[Saved entries]

================================

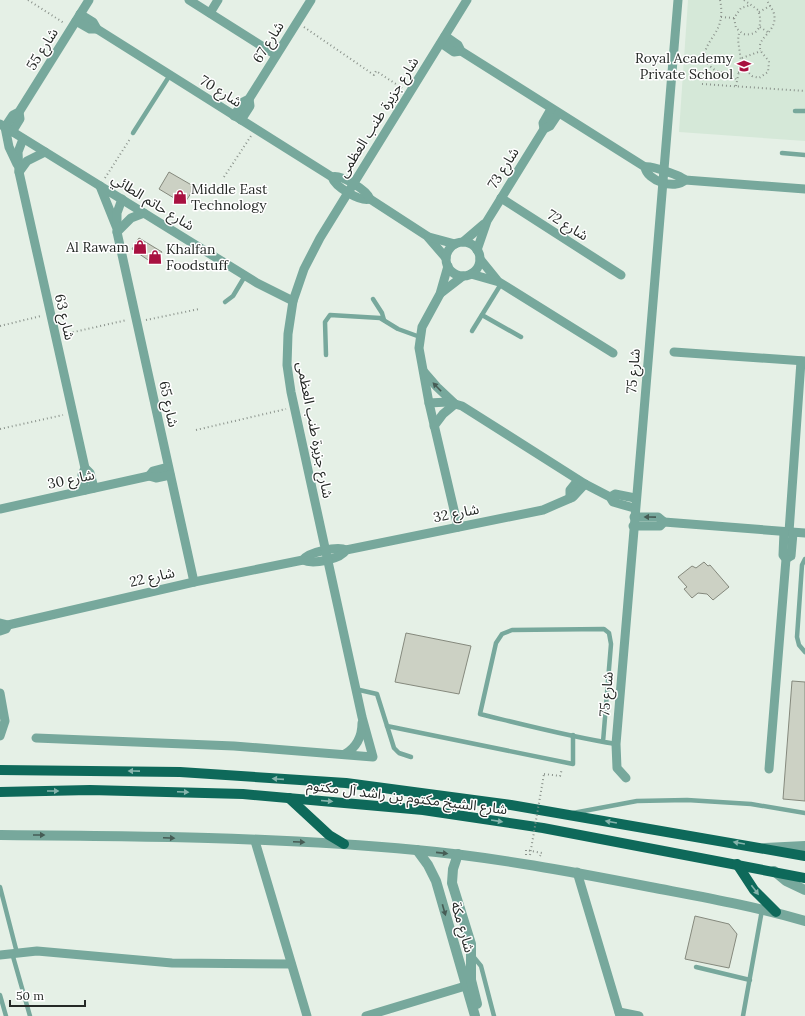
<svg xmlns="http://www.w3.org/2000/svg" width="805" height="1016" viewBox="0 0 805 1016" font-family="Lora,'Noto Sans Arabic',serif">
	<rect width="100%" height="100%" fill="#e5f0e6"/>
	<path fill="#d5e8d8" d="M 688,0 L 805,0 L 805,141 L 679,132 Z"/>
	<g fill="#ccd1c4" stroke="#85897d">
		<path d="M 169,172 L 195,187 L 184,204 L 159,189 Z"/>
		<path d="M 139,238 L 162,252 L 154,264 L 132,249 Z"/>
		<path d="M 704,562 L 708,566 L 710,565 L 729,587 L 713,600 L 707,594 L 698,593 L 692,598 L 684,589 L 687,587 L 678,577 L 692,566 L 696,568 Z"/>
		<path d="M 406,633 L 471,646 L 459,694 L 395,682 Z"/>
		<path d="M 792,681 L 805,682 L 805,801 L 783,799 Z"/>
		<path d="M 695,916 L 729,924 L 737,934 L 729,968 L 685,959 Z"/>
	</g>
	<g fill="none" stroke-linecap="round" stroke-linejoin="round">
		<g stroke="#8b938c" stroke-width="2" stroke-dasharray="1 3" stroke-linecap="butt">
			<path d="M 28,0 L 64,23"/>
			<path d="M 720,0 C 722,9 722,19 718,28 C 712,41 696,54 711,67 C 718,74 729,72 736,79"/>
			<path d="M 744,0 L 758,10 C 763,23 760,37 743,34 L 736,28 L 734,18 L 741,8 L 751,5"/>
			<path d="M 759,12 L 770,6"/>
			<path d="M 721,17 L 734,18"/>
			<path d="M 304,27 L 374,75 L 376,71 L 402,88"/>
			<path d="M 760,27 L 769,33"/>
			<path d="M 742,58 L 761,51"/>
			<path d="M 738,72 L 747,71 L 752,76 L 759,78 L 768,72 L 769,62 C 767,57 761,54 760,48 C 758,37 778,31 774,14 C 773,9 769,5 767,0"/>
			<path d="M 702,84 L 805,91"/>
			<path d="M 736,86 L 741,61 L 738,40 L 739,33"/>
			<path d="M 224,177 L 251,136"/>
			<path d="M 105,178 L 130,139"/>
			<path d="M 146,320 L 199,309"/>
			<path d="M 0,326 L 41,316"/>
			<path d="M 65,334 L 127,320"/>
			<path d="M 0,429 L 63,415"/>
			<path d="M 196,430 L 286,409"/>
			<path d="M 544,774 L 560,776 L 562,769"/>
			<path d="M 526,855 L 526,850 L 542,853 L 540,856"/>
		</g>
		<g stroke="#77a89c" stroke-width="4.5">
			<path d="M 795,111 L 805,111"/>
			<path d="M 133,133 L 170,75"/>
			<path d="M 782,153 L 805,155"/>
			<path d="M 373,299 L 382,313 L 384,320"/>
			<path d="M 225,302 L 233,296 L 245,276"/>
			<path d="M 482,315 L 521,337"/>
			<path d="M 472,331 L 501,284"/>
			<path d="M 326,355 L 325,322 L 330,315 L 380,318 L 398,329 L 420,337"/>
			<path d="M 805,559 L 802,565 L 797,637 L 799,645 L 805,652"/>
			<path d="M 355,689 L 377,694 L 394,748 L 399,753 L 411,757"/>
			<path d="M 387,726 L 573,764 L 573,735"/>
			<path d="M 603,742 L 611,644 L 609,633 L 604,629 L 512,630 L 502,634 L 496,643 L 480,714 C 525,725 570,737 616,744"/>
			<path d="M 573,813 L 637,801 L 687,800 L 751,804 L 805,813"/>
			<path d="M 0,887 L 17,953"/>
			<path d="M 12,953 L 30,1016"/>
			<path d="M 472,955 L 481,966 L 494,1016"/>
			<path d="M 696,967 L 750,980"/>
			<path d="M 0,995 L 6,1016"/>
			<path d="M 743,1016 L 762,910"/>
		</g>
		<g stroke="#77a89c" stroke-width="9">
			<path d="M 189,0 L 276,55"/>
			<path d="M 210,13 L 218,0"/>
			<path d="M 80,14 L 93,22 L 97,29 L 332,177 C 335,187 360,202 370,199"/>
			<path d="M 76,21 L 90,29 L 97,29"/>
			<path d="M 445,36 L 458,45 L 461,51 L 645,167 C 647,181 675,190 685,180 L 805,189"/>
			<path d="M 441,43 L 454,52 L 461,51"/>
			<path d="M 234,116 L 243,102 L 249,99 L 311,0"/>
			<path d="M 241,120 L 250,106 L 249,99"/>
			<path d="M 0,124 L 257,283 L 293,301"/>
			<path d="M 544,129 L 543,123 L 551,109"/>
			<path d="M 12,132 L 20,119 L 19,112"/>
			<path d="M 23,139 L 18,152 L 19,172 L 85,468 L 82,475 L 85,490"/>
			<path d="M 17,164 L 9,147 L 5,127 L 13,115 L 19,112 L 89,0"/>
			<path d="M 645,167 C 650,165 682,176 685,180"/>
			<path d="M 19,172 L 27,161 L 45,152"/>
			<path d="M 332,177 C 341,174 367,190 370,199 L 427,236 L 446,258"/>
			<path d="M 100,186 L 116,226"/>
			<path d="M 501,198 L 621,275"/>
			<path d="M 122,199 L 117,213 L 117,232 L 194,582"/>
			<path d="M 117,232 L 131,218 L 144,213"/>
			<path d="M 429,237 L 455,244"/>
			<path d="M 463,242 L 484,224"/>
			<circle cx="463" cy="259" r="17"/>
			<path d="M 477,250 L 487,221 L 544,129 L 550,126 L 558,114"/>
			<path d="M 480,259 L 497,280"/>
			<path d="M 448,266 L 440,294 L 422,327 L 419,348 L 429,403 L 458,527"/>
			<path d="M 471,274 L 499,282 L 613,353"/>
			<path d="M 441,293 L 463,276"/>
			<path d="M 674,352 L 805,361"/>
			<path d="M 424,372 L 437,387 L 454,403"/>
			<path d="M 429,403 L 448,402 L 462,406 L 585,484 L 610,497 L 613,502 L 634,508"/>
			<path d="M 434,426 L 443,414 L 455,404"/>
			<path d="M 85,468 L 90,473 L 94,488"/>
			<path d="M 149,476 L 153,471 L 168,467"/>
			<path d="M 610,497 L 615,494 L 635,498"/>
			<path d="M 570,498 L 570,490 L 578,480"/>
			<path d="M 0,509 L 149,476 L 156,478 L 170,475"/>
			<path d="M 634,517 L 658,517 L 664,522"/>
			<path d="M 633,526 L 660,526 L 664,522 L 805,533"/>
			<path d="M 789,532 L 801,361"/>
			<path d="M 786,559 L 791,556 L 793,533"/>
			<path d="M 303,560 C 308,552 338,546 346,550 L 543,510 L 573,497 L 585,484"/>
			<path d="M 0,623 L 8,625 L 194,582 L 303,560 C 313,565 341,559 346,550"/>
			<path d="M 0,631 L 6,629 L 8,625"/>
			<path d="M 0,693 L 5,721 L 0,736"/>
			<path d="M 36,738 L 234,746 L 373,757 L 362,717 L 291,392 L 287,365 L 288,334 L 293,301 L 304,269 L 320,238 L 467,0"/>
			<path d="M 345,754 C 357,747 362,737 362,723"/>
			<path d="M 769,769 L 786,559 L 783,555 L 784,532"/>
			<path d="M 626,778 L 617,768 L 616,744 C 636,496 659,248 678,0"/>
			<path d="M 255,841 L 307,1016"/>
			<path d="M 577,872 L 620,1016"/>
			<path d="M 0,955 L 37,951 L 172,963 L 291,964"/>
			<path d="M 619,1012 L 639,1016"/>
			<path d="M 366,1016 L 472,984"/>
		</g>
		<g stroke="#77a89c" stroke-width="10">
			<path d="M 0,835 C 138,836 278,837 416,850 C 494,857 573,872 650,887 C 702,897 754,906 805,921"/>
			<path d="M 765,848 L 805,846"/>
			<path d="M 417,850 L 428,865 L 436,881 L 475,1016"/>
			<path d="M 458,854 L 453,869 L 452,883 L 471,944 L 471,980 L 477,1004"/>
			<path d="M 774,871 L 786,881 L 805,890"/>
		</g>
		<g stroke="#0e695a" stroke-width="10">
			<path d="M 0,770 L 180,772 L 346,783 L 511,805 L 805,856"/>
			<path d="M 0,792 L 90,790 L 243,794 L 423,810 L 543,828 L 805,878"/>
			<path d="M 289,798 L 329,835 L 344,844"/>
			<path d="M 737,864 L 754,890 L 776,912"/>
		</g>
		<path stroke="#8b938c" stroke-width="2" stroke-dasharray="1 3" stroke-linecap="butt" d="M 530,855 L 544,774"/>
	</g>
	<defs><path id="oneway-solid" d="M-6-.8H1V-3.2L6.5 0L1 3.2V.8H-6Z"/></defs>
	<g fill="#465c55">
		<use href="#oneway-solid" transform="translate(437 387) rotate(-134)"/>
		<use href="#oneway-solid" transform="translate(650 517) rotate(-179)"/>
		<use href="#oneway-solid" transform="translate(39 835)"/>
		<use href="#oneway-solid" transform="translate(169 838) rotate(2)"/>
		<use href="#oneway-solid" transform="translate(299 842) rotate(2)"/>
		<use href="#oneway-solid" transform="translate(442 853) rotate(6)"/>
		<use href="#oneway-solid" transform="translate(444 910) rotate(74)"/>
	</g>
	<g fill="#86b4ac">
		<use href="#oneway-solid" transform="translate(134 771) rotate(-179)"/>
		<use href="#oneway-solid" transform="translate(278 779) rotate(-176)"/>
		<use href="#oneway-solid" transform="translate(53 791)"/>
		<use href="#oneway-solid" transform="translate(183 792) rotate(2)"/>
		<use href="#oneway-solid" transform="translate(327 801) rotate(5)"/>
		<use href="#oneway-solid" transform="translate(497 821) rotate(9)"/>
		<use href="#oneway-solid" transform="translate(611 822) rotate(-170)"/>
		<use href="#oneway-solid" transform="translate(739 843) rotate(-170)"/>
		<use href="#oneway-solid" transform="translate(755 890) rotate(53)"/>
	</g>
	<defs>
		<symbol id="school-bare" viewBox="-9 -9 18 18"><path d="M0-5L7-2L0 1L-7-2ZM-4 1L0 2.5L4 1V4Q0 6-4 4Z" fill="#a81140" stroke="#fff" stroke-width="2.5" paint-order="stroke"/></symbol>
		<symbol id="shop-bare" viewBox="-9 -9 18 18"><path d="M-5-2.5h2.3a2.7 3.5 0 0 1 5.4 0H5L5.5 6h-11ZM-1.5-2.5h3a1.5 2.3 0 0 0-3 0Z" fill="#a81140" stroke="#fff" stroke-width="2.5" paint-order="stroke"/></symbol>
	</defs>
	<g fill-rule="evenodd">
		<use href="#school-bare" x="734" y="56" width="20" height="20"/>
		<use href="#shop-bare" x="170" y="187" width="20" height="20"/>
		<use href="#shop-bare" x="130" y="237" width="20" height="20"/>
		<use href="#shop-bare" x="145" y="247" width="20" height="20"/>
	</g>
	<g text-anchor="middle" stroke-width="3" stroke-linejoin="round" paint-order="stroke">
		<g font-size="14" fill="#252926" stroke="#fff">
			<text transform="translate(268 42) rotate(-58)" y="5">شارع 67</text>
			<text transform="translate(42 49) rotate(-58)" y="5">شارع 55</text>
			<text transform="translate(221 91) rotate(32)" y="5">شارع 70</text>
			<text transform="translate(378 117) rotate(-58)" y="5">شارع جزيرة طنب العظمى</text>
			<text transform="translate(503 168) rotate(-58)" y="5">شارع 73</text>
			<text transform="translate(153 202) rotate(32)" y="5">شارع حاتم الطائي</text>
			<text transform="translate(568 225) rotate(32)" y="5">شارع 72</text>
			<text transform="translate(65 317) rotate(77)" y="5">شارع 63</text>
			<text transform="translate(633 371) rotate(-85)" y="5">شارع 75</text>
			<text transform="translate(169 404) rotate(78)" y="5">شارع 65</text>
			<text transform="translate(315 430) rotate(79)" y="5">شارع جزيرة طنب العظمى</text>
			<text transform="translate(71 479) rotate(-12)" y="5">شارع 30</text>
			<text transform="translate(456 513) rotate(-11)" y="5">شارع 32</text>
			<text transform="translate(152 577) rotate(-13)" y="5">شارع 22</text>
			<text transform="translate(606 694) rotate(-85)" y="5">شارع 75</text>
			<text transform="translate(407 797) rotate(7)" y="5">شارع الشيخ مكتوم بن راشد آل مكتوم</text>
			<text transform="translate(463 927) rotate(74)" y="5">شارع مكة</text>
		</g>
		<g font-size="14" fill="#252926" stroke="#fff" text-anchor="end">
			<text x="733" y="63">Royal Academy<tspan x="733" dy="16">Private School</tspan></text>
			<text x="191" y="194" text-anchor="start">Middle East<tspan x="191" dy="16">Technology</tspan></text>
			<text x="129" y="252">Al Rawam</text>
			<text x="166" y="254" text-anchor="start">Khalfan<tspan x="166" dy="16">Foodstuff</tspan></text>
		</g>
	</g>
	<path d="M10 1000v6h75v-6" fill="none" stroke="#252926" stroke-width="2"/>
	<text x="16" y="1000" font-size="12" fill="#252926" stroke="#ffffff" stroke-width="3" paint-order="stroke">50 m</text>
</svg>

================================

§ Your instructions:
Tally the lines above with "round", please; number only.

§ Response:
2